With more use cases to untap, more data science projects in the queue, and more performance metrics to hit, data science teams (and their broader counterparts throughout the business) are under a lot of pressure to decrease the amount of time it takes for them to do things like data prep and maximize productivity. Here, we provide five easy ways that Dataiku users can do just that, in order to ultimately spend more time on the high-value parts of the project.
1. Perform mass actions:
The Dataiku Prepare recipe provides an efficient way to run mass actions on multiple columns through the column view, therefore saving time. The first step in creating a recipe in Dataiku is to specify:
- The input (the dataset you selected to create the recipe)
- The output (the dataset you want to create using the recipe)
- Location (where you want to store the new dataset)
Once you create the recipe, your project flow should look like this:
The prepare recipe shows the table view by default, so to switch to the column view simply click on “Column view” in the top right-hand corner next to “DISPLAY.” Switching to column view will allow you to sort or filter the view so you can decide the next step to prepare your data. You can use the “mass action” to apply a specific processor on multiple columns and Dataiku will show you the relevant suggestion based on the mass selection:
Then, once you’ve decided what actions you want to take on the data (i.e., round to integer) you select the processor and Dataiku automatically adds the step to the design script (which you can always go back and amend).
2. Quickly remove rows where the cell is empty:
This processor removes (or keeps, whichever you decide) rows where the selected column is empty. The processor can act on a single column, an explicitly chosen list of columns, or all columns matching a given pattern. Like in trick one, this involves creating a Prepare recipe, which will provide suggestions based on the values detected in each column. Click on the arrow next to a column header and review the suggestion:
You can always check the processors available through the “Add a New Step” button:
Following the suggestion will automatically fill the column name in the step of your script and will allow you to choose to either remove or keep the rows (knowing you can always add more columns to the processor). The Prepare recipe will show you how many columns were impacted by the action.
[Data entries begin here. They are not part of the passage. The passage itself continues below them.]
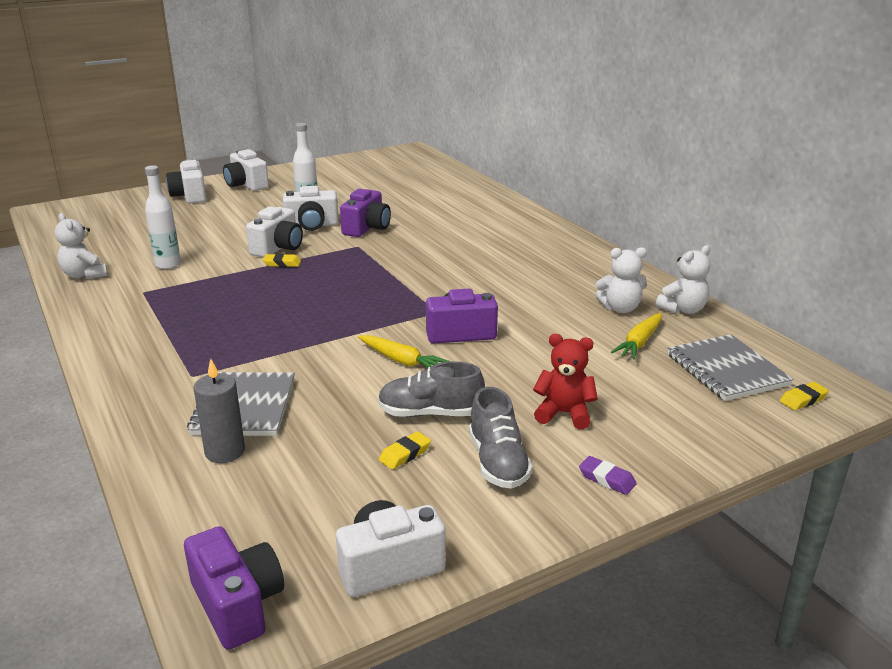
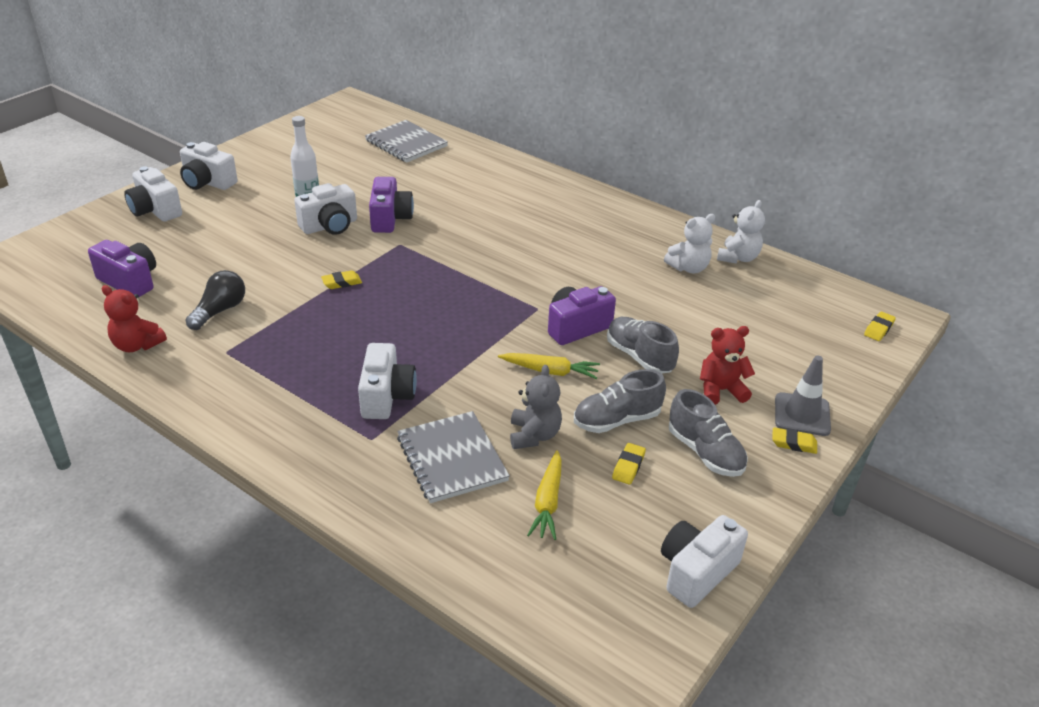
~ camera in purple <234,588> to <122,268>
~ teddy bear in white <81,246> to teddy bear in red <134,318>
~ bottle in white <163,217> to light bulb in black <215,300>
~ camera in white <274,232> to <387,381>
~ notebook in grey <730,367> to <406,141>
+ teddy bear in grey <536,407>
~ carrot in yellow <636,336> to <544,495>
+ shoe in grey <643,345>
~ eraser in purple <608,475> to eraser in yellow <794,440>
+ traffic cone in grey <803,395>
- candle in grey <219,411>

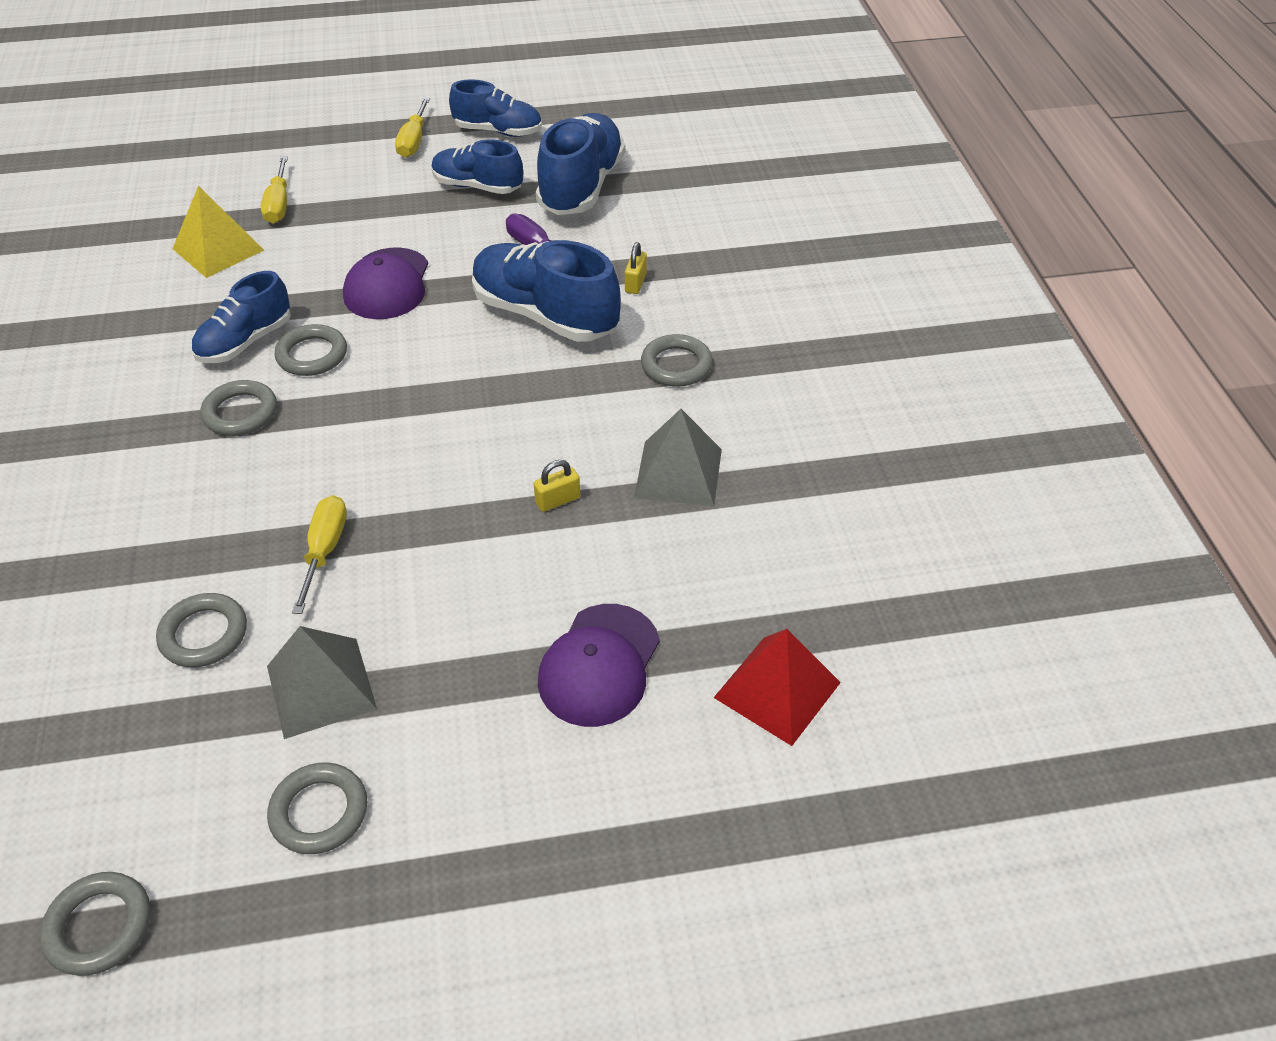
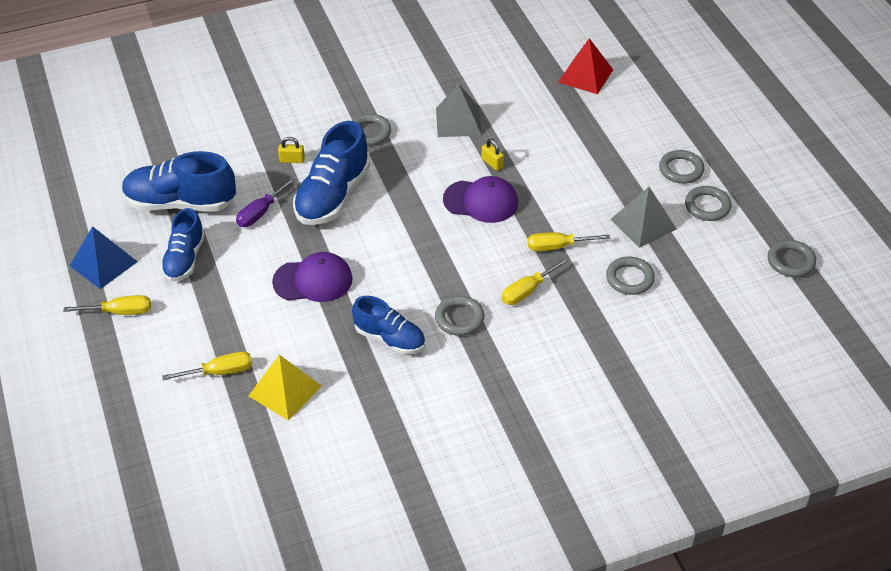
~ shoe in blue <495,108> to pyramid in blue <104,257>
~ cap in purple <599,665> to <480,199>
+ screwdriver in yellow <535,281>
~ ring in grey <311,350> to <681,167>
3. Extract with regular expression:
This processor filters rows containing specific values. Similar to removing rows where the cell is empty, this processor can check its matching condition on a single column, an explicit list of columns, or all columns that match a given pattern. Dataiku provides suggestions based on the values on each column in the dataset. Select the arrow next to the header and see what Dataiku suggests for you:
Add the parameters to extract the pattern from your dataset:
4. Filter invalid rows/cells:
In the Prepare recipe, find the processor “Filter invalid rows/cells” and add the name of the columns. Then, define the validity parameter according to the meaning. Finally, choose to keep, remove invalid rows, or clear valid or invalid cells:
5. Transform strings/simplify text:
Text processing can come in handy for a variety of NLP tasks such as classification (i.e., is this email spam or not?) or prediction (what is the next word the user is going to type?). First, add a new step in a Prepare recipe and pick “simplify text.” As seen in the screenshot below, Dataiku provides a thorough explanation for each processor, including how it works, an example use case, and a link to Dataiku reference document for more information.
Then, specify the column you want to apply the processor to. You can choose to apply the changes on the same column or create another column and keep the original one with no changes.
Next, select all the steps you want to apply — you’ll notice the values changing in the column based on your selections. Finally, run the recipe.
A prime use case for this trick is if you want to perform statistics on a search engine query log, but there is too much variance among the user queries. Simplifying the queries first allows you to have more relevant statistics by merging queries that should be considered the same. Examples of available simplifications include:
- Normalize text: transforms to lowercase, removes accents and performs Unicode normalization (Café > cafe)
- Clear stop words: remove so-called ‘stop words’ (the, I, a, of, …). This transformation is language-specific and requires you to enter the language of your column.
- Stem words: transforms each word into its ‘stem,’ i.e., its grammatical root. For example, ‘grammatical’ is transformed to ‘grammat.’ This transformation is language-specific and requires you to enter the language of your column.
- Sort words alphabetically: Sorts all words of the text. For example, ‘the small dog’ is transformed to ‘dog small the.’ This allows you to match together strings that are written with the same words in a different order.
That’s it! We hope these data prep capabilities in Dataiku will help you save time by quickly transforming large datasets into consumable, quality information that can then be utilized further down the data science pipeline to, ultimately, drive value to the company.